Squattant des rues, ruelles, et terrains vagues, plusieurs souks ont été rasés en quelques jours. Mesures d’état d’urgence sanitaire obligent, les autorités ont ratissé large à Bab El Ghol, Sidi Boujida, Jnanate, et Bab Ftouh. Chaque opération de destruction de baraques est suivie d’une action de désinfection menée par le personnel d’Ozone environnement et services. Résultat: la ville est nettement plus propre qu’en temps normal.

En revanche, le confinement ne s’est pas traduit par une baisse des quantités d’ordures ramassées. «Bien au contraire, et malgré que nous sommes en basse saison de la production des déchets, le tonnage a légèrement augmenté par rapport au quotidien des villes marocaines», témoigne Aziz El Badraoui, PDG du groupe Ozone. Pour Fès et ses environs, le délégataire assure quotidiennement la collecte de plus de 1.200 tonnes de déchets.

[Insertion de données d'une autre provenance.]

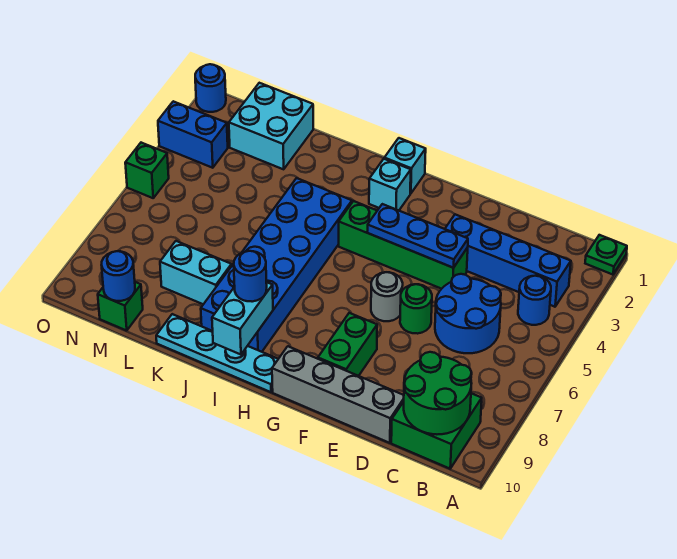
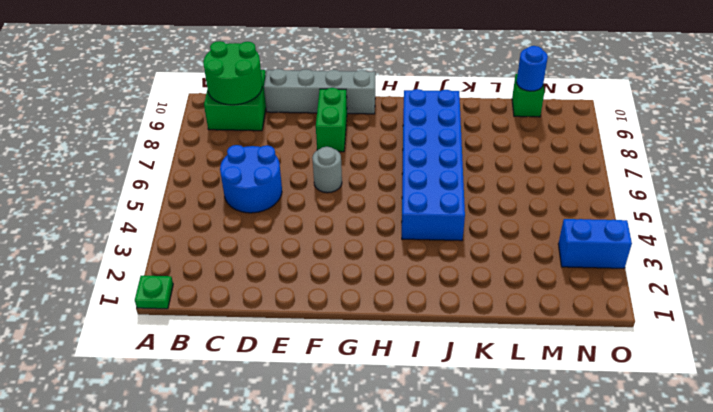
none -> blue brick B3:E3 level 1
none -> blue round brick B4 level 1
none -> green brick E4:H4 level 1

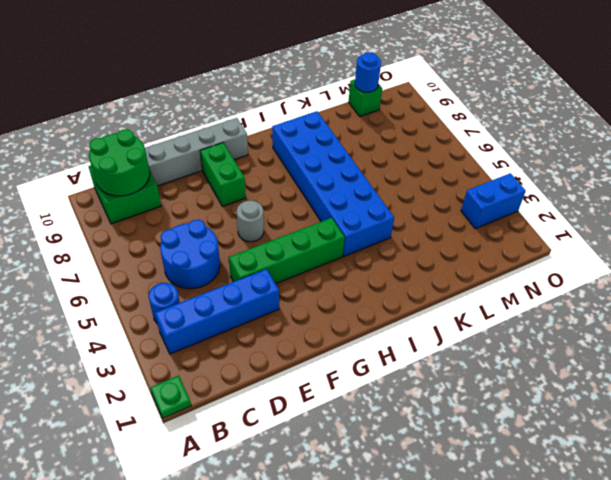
none -> green round brick E6 level 1
none -> cyan brick H1 level 1
none -> cyan brick H2 level 1

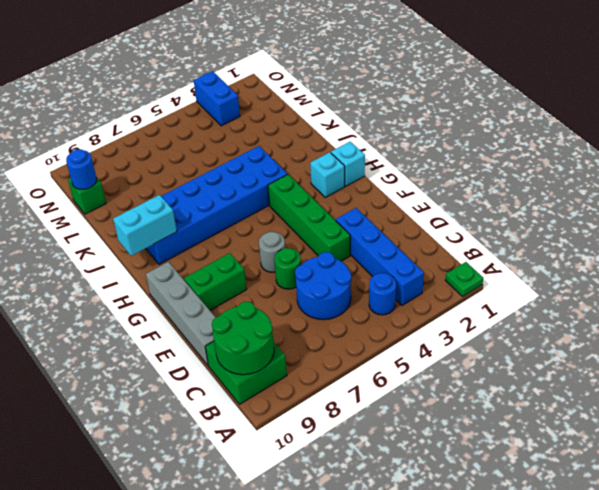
none -> cyan plate H10:K10 level 1
none -> cyan brick K8:L8 level 1
none -> cyan brick L1:M2 level 1

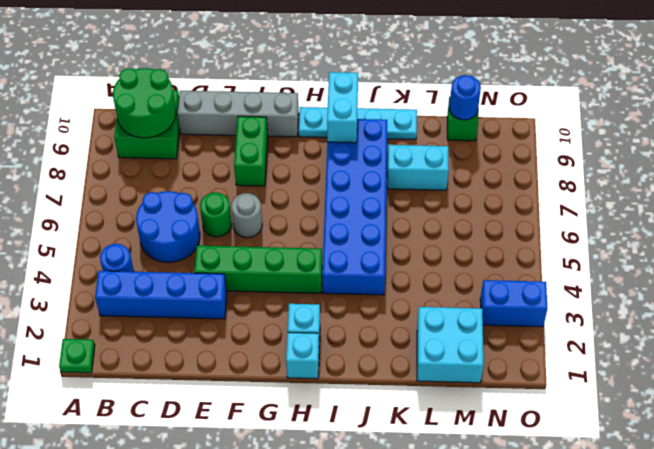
none -> blue round brick O1 level 1
none -> green brick O5 level 1
none -> blue plate E4:G4 level 2

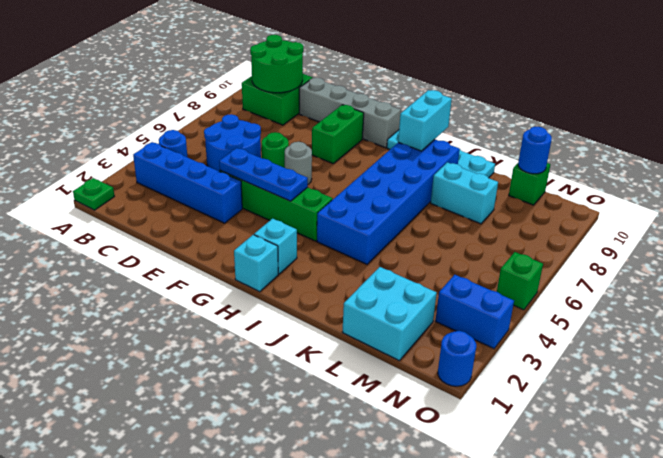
none -> blue round brick I9 level 3

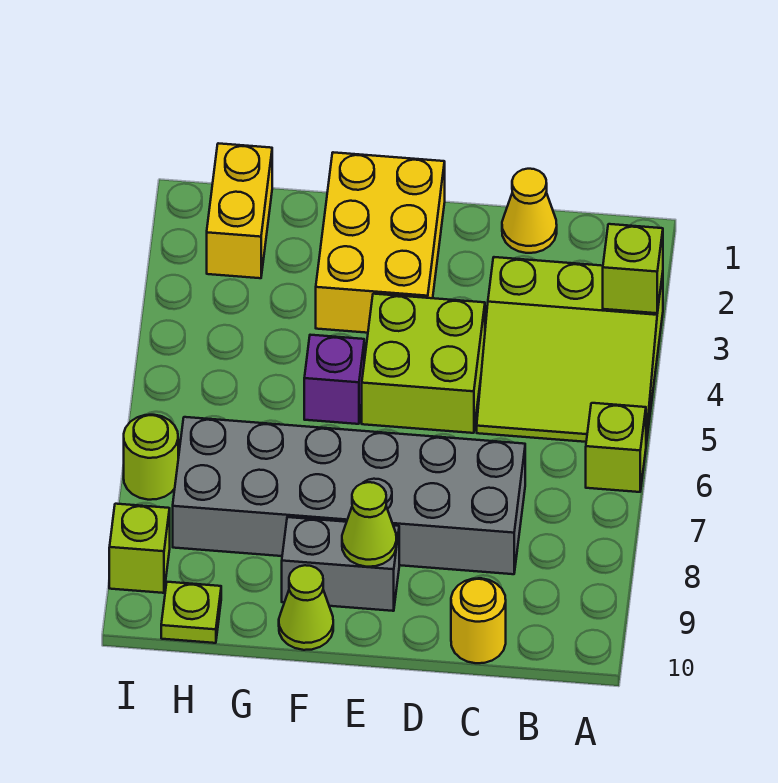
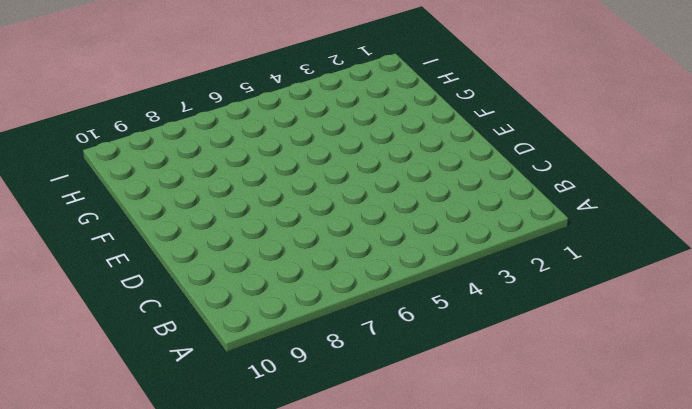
none -> lime slope A3:C5 level 1 top 3
none -> lime brick A6 level 1
none -> yellow cone C1 level 1

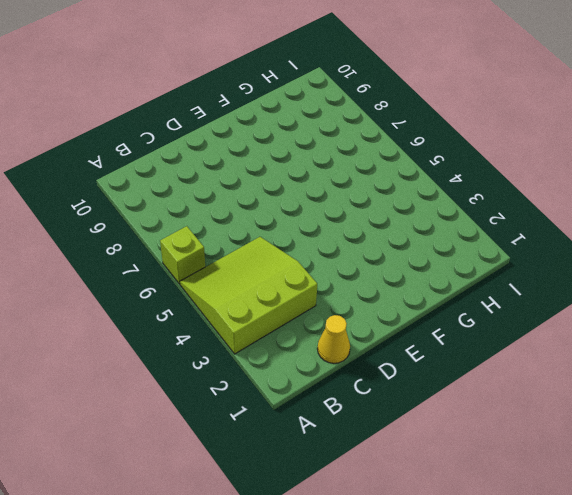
none -> grey brick C7:H8 level 1
none -> yellow round brick C10 level 1
none -> lime brick D4:E5 level 1

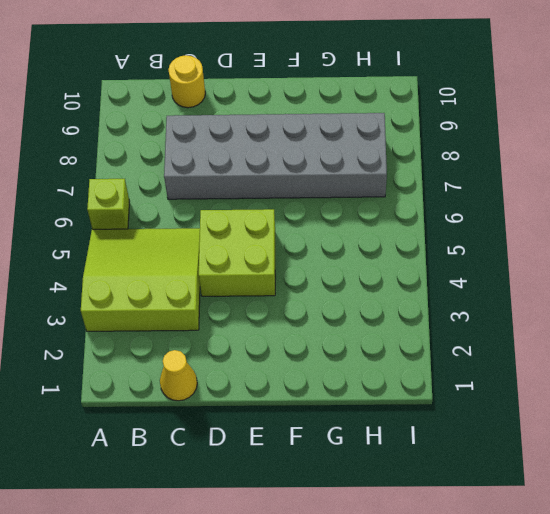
none -> yellow brick E1:F3 level 1
none -> grey brick E9:F9 level 1
none -> purple brick F5 level 1

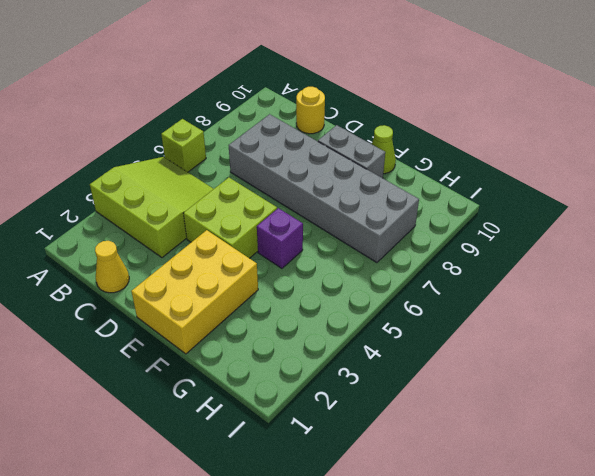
none -> yellow brick H1:H2 level 1
none -> lime plate H10 level 1
none -> lime round brick I7 level 1

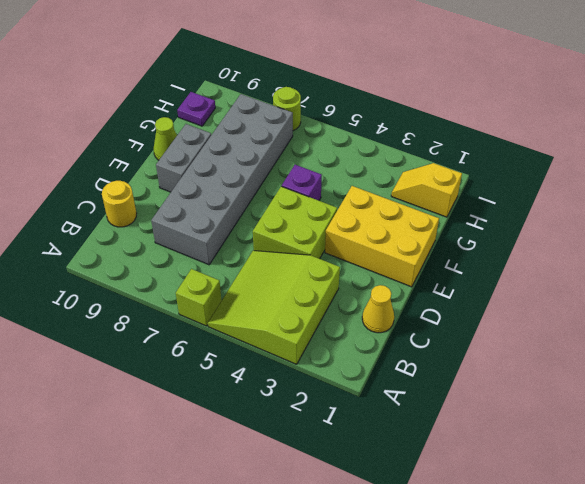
yellow slope H1:H2 level 1 top 1 -> yellow brick H1:H2 level 1
purple plate H10 level 1 -> lime plate H10 level 1
none -> lime brick I9 level 1
none -> lime brick A3 level 2
none -> lime cone E9 level 2

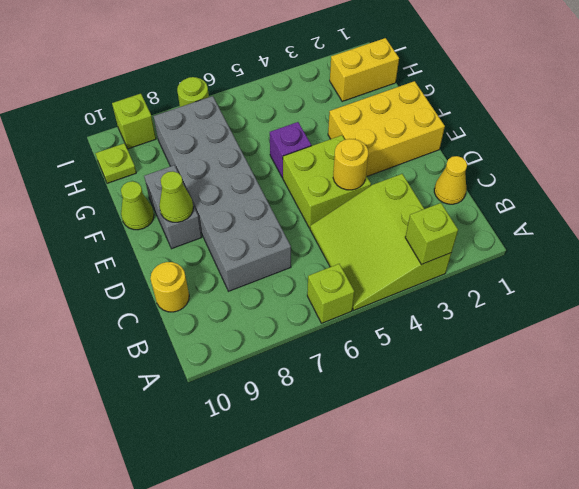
yellow round brick D4 level 2 -> none

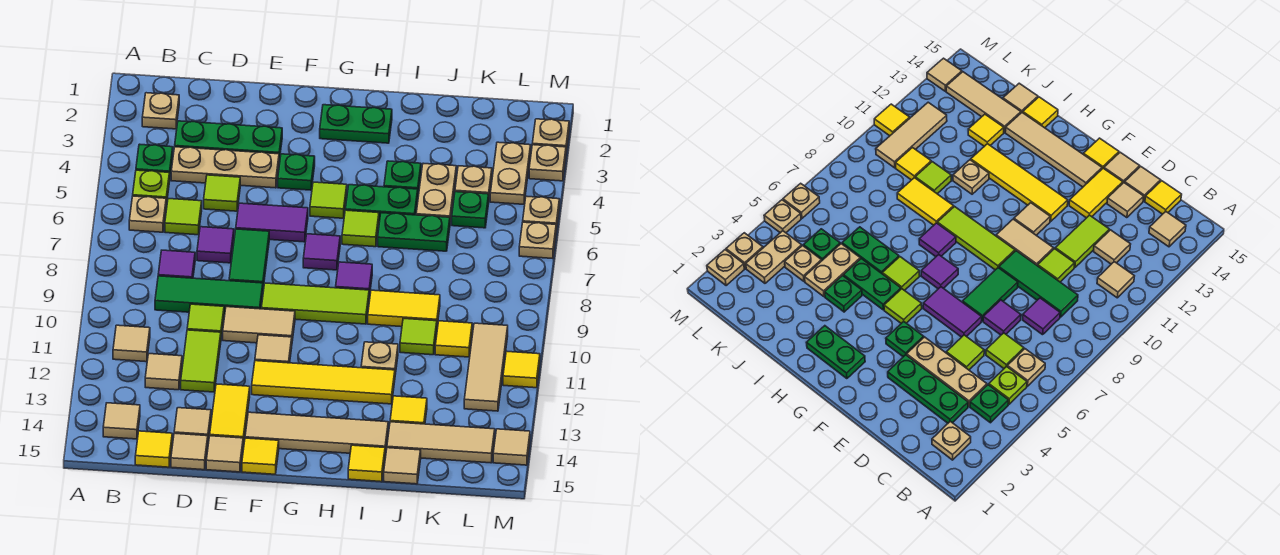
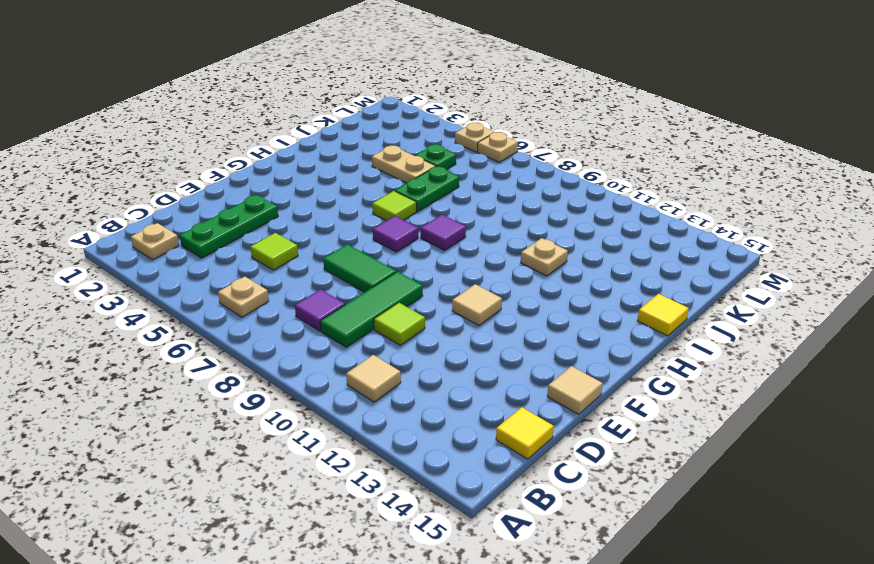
none -> green plate B4 level 1
none -> lime plate B5 level 1
none -> tan tile B14 level 1
none -> tan plate C4:E4 level 1

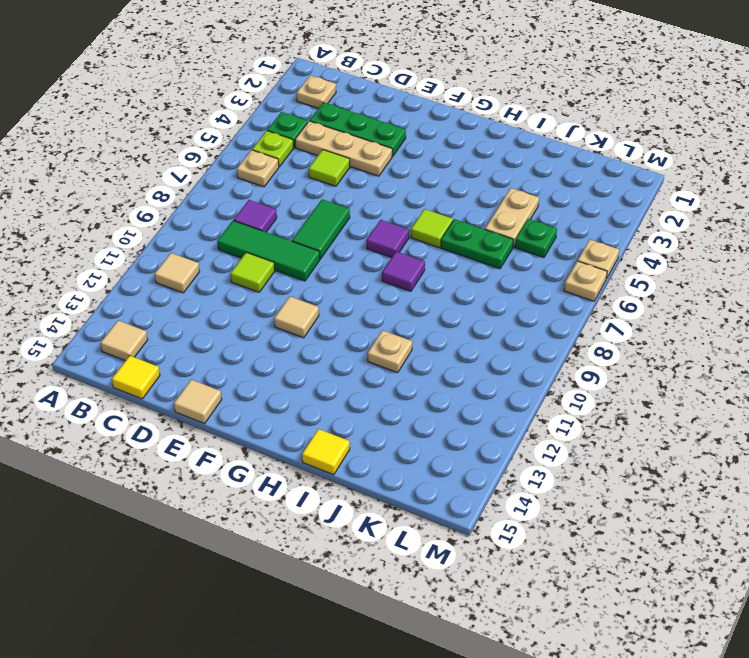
none -> lime tile C6 level 1
none -> tan tile C12 level 1
none -> purple tile D7 level 1
none -> lime tile D11:D12 level 1

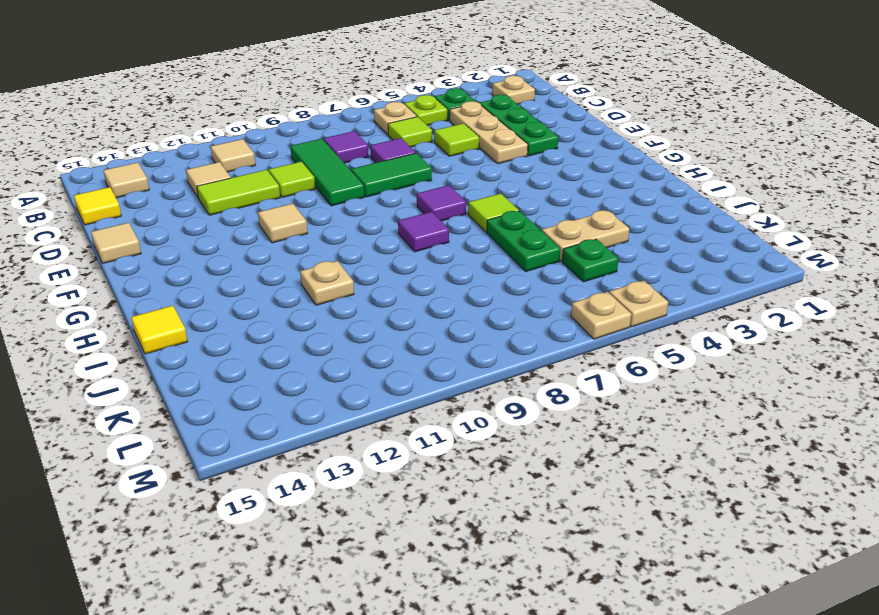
none -> tan tile D14 level 1
none -> tan tile D15 level 1
none -> purple tile E6:F6 level 1
none -> tan tile E10:F10 level 1

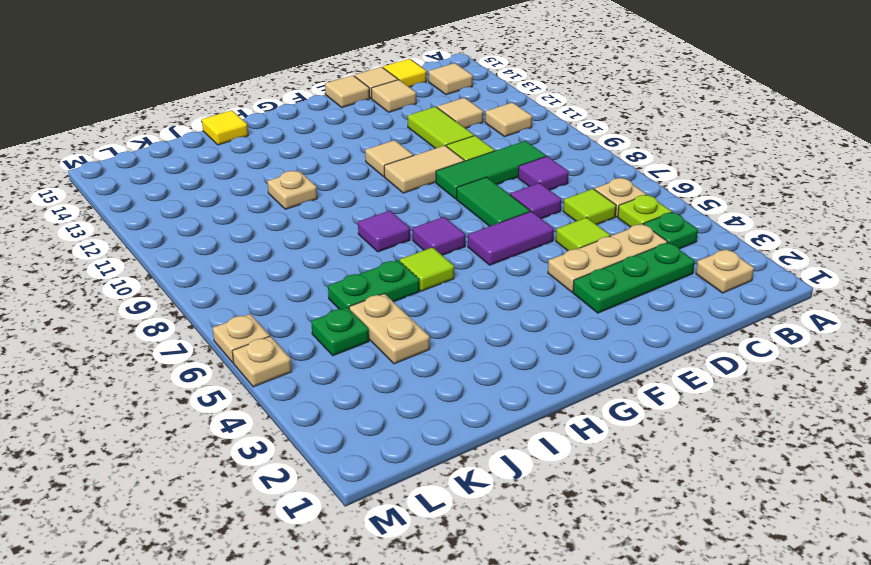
none -> yellow tile E13:E14 level 1
none -> green plate F4 level 1
none -> lime tile F9:H9 level 1
none -> yellow tile F12:I12 level 1

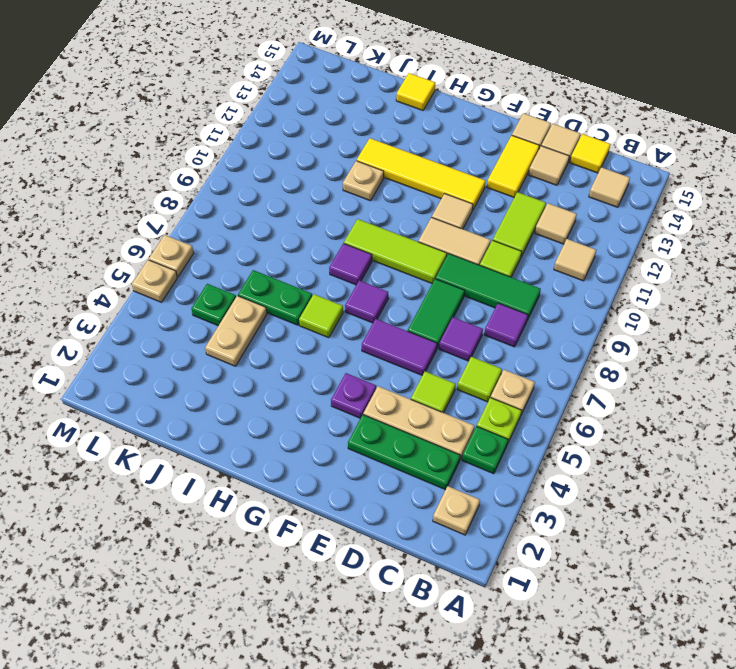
purple plate F4 level 1 -> green plate F4 level 1
none -> tan tile F14:I14 level 1
none -> yellow tile F15 level 1
none -> green plate G2:H2 level 1
none -> lime tile G5 level 1

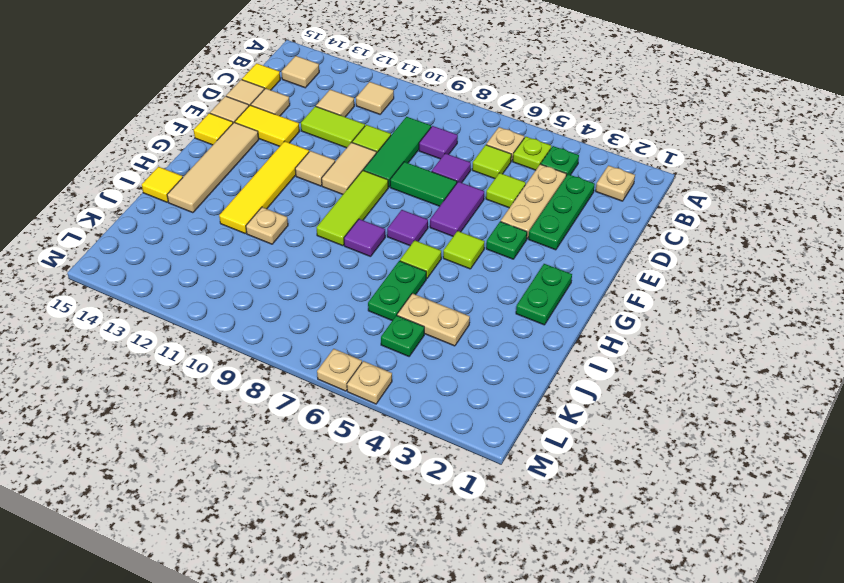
none -> green plate H5:I5 level 1
none -> green plate I4 level 1
none -> yellow tile I9:J9 level 1
none -> lime tile J10 level 1

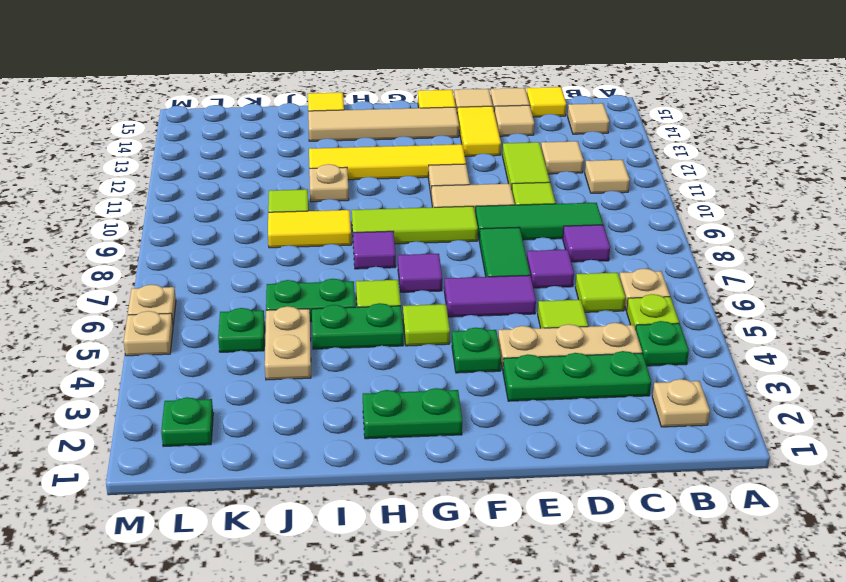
green plate L2 level 1 -> green plate I4 level 1
none -> yellow tile J13 level 1
none -> tan tile J14:L14 level 1
none -> tan tile J15 level 1
none -> tan plate K4 level 1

Sur le terrain, d’importants moyens logistiques ont été déployés aux quartiers Al Massira, Bensouda, Bendebbab et autres, pour démolir des kiosques non autorisés. Avec l’isolement de certains quartiers, les artères et les rues sont vidées et nettoyées. D’ailleurs, le personnel du nettoiement a été redéployé pour le lavage et la désinfection. Une opération prise en charge gracieusement par le délégataire dans une cinquantaine de villes au Maroc et dans d’autres pays d’Afrique.

Pour leur part, les autorités locales profitent de l’épidémie pour faire le grand ménage, en rasant plusieurs marchés anarchiques occupant le domaine public. Au moins une dizaine de ces souks informels ont été ciblés la semaine dernière. «Certes, c’est un bon timing pour éradiquer ces foyers de contamination et de bactéries pour les riverains. Toutefois, il y a aussi un risque social à ne pas minimiser», signale un militant associatif.

C’est ce qui expliquerait, selon lui, que certains quartiers «chauds» sont laissés pour compte. Il s’agit principalement des quartiers de Aouinate El Hajjaj, Oued Fès, rues 24 et 25, ou encore le fameux 45. Ici, personne ne semble pouvoir arrêter ces marchands. «Chaque jour, la sirène du couvre-feu est tirée à midi, mais les marchands à la sauvette ne quittent les lieux que vers 15h», témoigne un habitant d’Oued Fès.

«Pire encore, les gens continuent d’avoir un mode de vie normal, sans respect d’aucune mesure barrière, avec des enfants qui jouent dans la rue, des déchets… bref, c’est le chaos», déplore-t-il. Et de conclure : «Quoi qu’il en soit, il faut lutter contre ces souks improvisés sur les principales artères, devant les maisons, boutiques, établissements scolaires, mosquées, etc.».

La mairie tourne au ralenti

«Le service communal continue avec une organisation réduite et les services administratifs tournent au ralenti», confie à L’Economiste Driss El Azami El Idrissi. Selon le maire de la ville, «un redéploiement du personnel a été opéré vers les services les plus demandés qui sont en premier lieu le bureau communal d’hygiène». Les équipes de désinfection ont été renforcées et équipées. Idem pour le nettoiement et la collecte des ordures qui sont réorganisés avec l’aide des autorités. «Ils sont nettoyés et désinfectés chaque jour. Le suivi des marchés de gros se poursuit au quotidien», affirme le maire.